__Data for this task__.
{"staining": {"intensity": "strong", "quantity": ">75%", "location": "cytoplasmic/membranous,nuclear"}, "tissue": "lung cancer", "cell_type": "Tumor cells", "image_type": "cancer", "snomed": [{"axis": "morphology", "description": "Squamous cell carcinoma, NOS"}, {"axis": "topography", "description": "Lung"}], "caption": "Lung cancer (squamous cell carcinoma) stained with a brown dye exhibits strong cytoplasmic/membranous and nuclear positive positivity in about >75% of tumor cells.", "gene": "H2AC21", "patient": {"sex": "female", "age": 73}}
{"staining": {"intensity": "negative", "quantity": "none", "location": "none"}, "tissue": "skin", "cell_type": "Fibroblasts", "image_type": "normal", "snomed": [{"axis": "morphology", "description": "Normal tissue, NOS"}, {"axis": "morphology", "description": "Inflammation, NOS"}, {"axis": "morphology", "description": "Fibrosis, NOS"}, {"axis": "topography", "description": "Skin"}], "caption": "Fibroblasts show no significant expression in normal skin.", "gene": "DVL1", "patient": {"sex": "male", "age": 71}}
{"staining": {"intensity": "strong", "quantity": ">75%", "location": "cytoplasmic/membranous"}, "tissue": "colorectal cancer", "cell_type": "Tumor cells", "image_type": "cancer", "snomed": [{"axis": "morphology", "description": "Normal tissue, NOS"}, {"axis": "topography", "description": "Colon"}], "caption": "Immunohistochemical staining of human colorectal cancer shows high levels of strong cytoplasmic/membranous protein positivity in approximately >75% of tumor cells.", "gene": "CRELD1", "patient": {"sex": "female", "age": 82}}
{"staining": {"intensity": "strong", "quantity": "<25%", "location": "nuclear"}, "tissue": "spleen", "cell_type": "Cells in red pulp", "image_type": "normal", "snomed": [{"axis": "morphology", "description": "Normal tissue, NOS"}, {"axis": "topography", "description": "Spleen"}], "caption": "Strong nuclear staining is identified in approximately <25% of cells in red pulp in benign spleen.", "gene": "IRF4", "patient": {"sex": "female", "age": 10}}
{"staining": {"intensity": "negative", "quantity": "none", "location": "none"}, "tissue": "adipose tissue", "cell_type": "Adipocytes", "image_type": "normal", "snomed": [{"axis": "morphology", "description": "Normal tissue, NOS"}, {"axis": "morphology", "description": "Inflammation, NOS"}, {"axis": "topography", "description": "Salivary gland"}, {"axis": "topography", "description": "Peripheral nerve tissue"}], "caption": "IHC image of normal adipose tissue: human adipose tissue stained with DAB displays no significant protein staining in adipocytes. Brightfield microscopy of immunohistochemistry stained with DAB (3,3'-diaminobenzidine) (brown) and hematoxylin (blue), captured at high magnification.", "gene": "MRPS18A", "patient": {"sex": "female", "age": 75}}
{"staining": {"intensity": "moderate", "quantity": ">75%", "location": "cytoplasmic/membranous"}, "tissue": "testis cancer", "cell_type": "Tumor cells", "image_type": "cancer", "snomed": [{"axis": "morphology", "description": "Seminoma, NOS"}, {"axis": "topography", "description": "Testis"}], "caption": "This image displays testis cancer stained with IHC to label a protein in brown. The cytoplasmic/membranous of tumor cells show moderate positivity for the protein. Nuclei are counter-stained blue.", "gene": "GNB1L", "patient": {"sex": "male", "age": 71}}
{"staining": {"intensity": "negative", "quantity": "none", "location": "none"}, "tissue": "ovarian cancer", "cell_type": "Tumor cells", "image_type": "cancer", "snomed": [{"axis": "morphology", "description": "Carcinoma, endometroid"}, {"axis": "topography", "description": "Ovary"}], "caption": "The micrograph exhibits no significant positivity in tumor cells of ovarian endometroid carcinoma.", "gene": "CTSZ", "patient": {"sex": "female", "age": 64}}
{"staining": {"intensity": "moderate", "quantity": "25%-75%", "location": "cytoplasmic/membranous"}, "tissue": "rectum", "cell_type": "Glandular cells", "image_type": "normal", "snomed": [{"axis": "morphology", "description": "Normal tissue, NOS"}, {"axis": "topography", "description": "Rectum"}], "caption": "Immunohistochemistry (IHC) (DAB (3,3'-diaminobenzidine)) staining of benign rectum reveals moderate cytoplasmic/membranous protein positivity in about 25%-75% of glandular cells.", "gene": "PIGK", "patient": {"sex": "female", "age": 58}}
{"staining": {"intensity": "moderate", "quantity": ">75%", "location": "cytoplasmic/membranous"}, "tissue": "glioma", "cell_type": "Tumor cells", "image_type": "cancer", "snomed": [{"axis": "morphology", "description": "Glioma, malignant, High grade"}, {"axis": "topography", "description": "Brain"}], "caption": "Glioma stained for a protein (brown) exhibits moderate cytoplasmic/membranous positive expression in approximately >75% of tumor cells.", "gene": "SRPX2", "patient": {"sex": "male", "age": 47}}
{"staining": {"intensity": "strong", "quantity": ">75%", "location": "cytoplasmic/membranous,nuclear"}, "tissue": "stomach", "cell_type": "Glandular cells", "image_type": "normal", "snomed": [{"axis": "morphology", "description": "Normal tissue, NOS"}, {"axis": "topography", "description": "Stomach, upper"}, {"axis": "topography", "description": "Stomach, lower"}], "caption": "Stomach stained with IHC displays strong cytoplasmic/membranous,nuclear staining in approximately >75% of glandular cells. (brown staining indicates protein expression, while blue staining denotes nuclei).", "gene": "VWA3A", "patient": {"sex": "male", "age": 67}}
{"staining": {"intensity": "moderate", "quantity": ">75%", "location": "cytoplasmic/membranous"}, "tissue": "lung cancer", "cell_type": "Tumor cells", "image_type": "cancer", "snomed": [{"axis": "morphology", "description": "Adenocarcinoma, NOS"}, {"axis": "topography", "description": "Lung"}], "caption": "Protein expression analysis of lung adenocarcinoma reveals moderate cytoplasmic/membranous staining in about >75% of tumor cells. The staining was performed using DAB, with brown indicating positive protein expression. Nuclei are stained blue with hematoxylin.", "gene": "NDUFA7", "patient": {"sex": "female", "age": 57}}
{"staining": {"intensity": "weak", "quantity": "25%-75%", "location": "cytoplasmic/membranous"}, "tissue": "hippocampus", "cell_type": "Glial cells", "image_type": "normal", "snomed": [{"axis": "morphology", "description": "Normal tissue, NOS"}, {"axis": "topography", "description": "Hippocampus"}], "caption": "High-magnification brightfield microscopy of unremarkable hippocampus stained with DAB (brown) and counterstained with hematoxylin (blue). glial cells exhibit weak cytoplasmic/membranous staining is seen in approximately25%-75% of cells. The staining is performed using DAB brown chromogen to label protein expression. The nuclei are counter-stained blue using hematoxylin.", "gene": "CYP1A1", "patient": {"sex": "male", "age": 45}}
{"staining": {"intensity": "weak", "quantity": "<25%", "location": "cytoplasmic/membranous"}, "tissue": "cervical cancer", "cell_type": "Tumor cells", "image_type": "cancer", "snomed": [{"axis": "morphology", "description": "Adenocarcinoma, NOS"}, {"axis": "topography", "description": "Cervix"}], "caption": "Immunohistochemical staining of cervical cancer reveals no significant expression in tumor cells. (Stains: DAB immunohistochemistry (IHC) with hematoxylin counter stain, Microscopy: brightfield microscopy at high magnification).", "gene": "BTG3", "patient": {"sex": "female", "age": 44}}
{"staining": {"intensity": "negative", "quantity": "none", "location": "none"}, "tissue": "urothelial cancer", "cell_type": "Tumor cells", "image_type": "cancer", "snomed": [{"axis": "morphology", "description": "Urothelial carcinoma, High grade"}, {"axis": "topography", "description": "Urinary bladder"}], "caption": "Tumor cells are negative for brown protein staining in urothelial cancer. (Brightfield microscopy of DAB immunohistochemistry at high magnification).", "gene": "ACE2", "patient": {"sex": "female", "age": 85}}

__Problem statement__. Reply with every line of the listing that has the string "none".

__Answer box__.
{"staining": {"intensity": "negative", "quantity": "none", "location": "none"}, "tissue": "skin", "cell_type": "Fibroblasts", "image_type": "normal", "snomed": [{"axis": "morphology", "description": "Normal tissue, NOS"}, {"axis": "morphology", "description": "Inflammation, NOS"}, {"axis": "morphology", "description": "Fibrosis, NOS"}, {"axis": "topography", "description": "Skin"}], "caption": "Fibroblasts show no significant expression in normal skin.", "gene": "DVL1", "patient": {"sex": "male", "age": 71}}
{"staining": {"intensity": "negative", "quantity": "none", "location": "none"}, "tissue": "adipose tissue", "cell_type": "Adipocytes", "image_type": "normal", "snomed": [{"axis": "morphology", "description": "Normal tissue, NOS"}, {"axis": "morphology", "description": "Inflammation, NOS"}, {"axis": "topography", "description": "Salivary gland"}, {"axis": "topography", "description": "Peripheral nerve tissue"}], "caption": "IHC image of normal adipose tissue: human adipose tissue stained with DAB displays no significant protein staining in adipocytes. Brightfield microscopy of immunohistochemistry stained with DAB (3,3'-diaminobenzidine) (brown) and hematoxylin (blue), captured at high magnification.", "gene": "MRPS18A", "patient": {"sex": "female", "age": 75}}
{"staining": {"intensity": "negative", "quantity": "none", "location": "none"}, "tissue": "ovarian cancer", "cell_type": "Tumor cells", "image_type": "cancer", "snomed": [{"axis": "morphology", "description": "Carcinoma, endometroid"}, {"axis": "topography", "description": "Ovary"}], "caption": "The micrograph exhibits no significant positivity in tumor cells of ovarian endometroid carcinoma.", "gene": "CTSZ", "patient": {"sex": "female", "age": 64}}
{"staining": {"intensity": "negative", "quantity": "none", "location": "none"}, "tissue": "urothelial cancer", "cell_type": "Tumor cells", "image_type": "cancer", "snomed": [{"axis": "morphology", "description": "Urothelial carcinoma, High grade"}, {"axis": "topography", "description": "Urinary bladder"}], "caption": "Tumor cells are negative for brown protein staining in urothelial cancer. (Brightfield microscopy of DAB immunohistochemistry at high magnification).", "gene": "ACE2", "patient": {"sex": "female", "age": 85}}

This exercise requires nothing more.